INFORMATION SUPPLIED:
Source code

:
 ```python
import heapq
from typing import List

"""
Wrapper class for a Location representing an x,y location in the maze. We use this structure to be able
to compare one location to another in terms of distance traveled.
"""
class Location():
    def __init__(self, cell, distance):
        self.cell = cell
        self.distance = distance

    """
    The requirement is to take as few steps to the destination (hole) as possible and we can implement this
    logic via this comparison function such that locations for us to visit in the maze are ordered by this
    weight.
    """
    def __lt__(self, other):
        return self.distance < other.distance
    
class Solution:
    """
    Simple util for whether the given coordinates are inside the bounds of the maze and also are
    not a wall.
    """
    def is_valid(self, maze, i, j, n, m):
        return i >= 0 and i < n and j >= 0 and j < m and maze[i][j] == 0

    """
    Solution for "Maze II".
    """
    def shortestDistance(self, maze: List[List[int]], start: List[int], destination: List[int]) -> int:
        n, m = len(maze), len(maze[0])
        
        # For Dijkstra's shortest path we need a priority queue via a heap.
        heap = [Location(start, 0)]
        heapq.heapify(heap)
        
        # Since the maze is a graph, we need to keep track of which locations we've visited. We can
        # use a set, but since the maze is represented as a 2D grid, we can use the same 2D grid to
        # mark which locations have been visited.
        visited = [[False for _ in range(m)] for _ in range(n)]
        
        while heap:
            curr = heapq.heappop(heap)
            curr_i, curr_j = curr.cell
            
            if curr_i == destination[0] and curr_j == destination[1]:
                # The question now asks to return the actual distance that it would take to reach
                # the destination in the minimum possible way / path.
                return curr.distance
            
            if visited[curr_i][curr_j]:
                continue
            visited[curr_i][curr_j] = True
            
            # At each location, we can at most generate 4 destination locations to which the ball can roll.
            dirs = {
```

PROBLEM DESCRIPTION: What lines above mention "start"? Copy each one.

RESULT BELOW:
    def shortestDistance(self, maze: List[List[int]], start: List[int], destination: List[int]) -> int:
        heap = [Location(start, 0)]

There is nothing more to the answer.